La internacional española, clave en el triunfo ante el Atlético en la semifinal de la Supercopa, se ha ganado un puesto en el once de Pau Quesada tras un inicio de temporada gris

Pocas jugadoras tenían tantos motivos el martes por la noche para celebrar un gol del Real Madrid como lo hizo Athenea del Castillo. La futbolista cántabra, una madridista de cuna que a lo largo de sus cinco temporadas en el club ha defendido una y otra vez que no se vestiría la camiseta del Barcelona ni aunque este fuese el único equipo que quedase sobre...

la faz de la tierra, anotó el tanto que abrió el marcador ante el Atlético de Madrid en la semifinal de la Supercopa. Interceptó un envío de Jensen, dio dos toques verticales para liberarse de Alexia y Lauren Leal, se fabricó una ventana de tiro y batió a Lola Gallardo en el minuto seis. La extremo se besó después el escudo e hizo un baile de moda en TikTok tras marcar por primera vez en su carrera en un derbi madrileño.

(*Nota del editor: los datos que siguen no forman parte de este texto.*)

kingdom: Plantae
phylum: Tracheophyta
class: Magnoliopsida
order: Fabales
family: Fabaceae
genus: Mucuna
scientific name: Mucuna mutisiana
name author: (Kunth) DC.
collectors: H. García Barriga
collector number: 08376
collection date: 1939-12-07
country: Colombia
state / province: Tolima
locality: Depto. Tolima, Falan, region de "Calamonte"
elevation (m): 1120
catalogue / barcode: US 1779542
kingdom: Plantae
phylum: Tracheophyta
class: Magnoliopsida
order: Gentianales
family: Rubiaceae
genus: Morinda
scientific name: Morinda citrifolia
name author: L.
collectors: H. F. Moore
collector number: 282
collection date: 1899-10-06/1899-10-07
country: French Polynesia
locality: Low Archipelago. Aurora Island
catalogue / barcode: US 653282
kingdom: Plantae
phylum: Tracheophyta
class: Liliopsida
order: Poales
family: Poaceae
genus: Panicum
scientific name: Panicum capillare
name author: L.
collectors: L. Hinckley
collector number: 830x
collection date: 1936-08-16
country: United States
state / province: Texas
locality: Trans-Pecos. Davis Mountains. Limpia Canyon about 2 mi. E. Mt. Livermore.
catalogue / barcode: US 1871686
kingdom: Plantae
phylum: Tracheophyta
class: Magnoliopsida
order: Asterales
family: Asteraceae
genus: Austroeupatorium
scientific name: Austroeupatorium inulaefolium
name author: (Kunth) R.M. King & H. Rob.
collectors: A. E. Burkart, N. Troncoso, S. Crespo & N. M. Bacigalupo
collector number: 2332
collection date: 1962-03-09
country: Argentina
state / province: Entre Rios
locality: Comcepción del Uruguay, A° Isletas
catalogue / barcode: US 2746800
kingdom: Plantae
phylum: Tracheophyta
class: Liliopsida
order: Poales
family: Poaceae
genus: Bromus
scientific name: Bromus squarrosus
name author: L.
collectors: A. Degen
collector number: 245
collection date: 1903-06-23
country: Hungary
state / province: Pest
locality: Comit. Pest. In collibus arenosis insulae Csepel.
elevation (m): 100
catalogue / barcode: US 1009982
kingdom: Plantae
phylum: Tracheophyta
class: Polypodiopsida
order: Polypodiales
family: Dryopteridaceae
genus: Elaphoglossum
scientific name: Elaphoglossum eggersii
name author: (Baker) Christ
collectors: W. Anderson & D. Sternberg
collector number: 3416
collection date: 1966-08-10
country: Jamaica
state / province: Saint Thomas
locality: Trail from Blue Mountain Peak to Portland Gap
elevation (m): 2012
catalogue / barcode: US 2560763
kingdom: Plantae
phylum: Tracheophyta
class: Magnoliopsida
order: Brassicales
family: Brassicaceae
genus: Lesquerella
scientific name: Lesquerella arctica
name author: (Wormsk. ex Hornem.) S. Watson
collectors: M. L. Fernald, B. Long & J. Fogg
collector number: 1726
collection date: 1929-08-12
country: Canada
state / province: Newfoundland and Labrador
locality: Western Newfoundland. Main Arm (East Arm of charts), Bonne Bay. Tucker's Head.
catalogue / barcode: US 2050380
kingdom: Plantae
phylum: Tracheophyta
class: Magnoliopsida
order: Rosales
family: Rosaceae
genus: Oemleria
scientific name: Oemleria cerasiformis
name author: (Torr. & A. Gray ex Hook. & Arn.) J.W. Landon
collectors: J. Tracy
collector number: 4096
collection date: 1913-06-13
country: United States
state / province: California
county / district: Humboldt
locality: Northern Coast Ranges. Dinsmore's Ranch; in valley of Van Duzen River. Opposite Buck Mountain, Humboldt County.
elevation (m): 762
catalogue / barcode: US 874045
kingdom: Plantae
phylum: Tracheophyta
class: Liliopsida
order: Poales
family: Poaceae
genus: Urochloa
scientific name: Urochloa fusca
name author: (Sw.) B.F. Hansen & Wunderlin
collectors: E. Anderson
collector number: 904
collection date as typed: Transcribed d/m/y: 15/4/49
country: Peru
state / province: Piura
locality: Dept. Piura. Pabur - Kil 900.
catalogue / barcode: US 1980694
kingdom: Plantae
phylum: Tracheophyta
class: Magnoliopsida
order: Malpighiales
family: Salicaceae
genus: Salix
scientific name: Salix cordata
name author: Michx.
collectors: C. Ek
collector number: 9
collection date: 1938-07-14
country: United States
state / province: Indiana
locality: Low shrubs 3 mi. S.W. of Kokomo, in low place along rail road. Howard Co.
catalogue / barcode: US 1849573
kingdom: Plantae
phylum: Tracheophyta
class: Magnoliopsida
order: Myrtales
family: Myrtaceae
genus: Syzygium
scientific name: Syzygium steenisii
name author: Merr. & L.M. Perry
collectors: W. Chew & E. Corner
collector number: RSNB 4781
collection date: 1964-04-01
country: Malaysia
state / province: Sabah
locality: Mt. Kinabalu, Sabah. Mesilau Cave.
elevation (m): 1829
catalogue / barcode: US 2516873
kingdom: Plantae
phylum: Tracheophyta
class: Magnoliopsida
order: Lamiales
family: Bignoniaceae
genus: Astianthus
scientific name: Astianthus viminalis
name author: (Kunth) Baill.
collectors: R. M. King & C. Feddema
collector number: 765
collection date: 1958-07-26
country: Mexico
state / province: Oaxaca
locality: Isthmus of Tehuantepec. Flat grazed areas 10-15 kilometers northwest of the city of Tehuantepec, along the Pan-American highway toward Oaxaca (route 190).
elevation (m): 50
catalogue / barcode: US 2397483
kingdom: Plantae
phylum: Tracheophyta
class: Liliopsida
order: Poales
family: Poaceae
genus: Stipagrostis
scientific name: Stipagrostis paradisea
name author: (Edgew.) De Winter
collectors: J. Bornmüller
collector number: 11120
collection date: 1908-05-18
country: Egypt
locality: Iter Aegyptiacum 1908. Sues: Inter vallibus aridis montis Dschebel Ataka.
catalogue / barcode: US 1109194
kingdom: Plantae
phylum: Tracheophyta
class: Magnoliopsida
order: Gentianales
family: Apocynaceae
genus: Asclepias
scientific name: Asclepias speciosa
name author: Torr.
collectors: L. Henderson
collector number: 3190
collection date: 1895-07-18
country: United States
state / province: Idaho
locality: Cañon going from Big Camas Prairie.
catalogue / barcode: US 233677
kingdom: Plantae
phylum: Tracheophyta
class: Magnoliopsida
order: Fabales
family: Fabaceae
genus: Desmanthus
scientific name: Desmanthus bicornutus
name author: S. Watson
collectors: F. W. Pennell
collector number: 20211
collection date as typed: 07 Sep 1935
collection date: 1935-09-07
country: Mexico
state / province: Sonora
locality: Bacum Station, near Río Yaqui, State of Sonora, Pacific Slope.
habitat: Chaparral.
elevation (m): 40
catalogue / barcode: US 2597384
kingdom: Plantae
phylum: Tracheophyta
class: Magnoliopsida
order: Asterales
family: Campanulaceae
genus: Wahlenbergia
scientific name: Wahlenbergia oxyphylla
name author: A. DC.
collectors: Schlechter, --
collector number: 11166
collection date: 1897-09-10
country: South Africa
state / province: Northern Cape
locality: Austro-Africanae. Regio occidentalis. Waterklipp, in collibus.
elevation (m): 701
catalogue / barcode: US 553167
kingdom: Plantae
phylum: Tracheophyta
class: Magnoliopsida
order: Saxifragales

El gol fue una suerte de confirmación de que la mejor versión de Athenea está de vuelta. “Estoy en un buen momento, ojalá siga así y pueda darle más alegrías al equipo”, dijo después en zona mixta. La internacional española sufrió en los primeros meses de la temporada, cuando no encontraba su hueco en el once de Pau Quesada, el entrenador que firmó el pasado verano para sustituir a Alberto Toril. La jugadora de Solares, de 25 años, acumuló 11 suplencias hasta diciembre, según datos de Opta.